KEY POINTS:
New Zealand is among the top 10 countries in narrowing the gender gap, says a major new report. But we're still some way off true equality of the sexes.
The Gender Gap Index 2006, a collaboration between Harvard University, London Business School and World Economics Forum, said New Zealand had the seventh-smallest gap between men and women out of 115 countries.
The index measured gaps in economic participation and opportunity, educational attainment, health and survival and political empowerment.
Our overall score was 0.714, where 1 represented total equality.
We were particularly strong in political empowerment and education, and had relatively more women in high-skilled professions than any other country.

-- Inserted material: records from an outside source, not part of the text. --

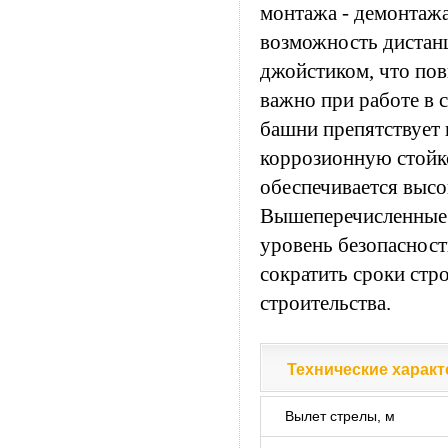
монтажа - демонтажа
возможность дистанц
джойстиком, что пов
важно при работе в 
башни препятствует 
коррозионную стойко
обеспечивается высо
Вышеперечисленные с
уровень безопасност
сократить сроки стр
строительства.
Технические характ
Технические характ
Вылет стрелы, м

Predictably, Scandinavian countries dominated the top five, with Sweden coming first with a score of 0.813. The United Kingdom came ninth, Australia 15th and the United States 23rd. No country scored a perfect one.

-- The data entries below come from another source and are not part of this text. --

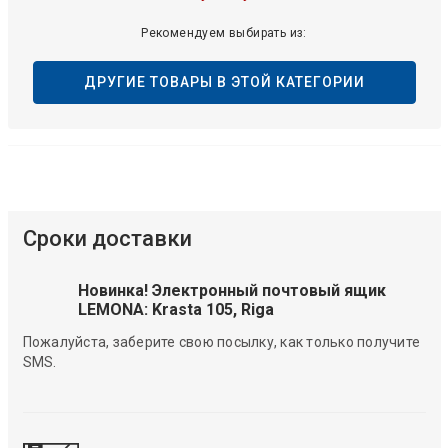
Рекомендуем выбирать из:
ДРУГИЕ ТОВАРЫ В ЭТОЙ КАТЕГОРИИ
Сроки доставки
Новинка! Электронный почтовый ящик
LEMONA: Krasta 105, Riga
Пожалуйста, заберите свою посылку, как только получите
SMS.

Dr Alison Laurie, head of gender and women's studies at Victoria University, said historic reasons for our score might include the equal status pre-colonial Maori women enjoyed with same-ranking men, and the interdependence and comradeship that grew among early European men and women settlers forced to forge a living together off the land.
And New Zealand had "always had really wonderful men who supported equality for women", she said. "But this doesn't mean we should rest on our laurels. There are glaring areas where we are totally inadequate."
Minister of Women's Affairs Lianne Dalziel listed some. "Women still earn 12.4 per cent less than men per hour... women are overwhelmingly the victims of serious domestic violence."
The Human Rights Commission last year that found men outnumbered women in senior roles across the board. Only 7 per cent of directors in our top 100 listed companies are women, as are only one in five editors of our major newspapers.
Despite our high political score, only 40 MPs are female - not quite one-third. Dalziel said the high weighting the index gave to having a female head of state might have boosted our score, after Dame Cath Tizard and Dame Sylvia Cartwright's tenures as Governor-General.
But, she said: "The view that women are running the country... doesn't stand up when you look more broadly than who is prime minister."
Minister of Labour Ruth Dyson said the difference in men and women's pay reflected the jobs women did, the value placed on these jobs and women's work arrangements and caring responsibilities.
"The flipside is that men experience less employment flexibility and are expected to work longer hours. It's no accident that the areas of the greatest skills shortages are also the most gender segregated."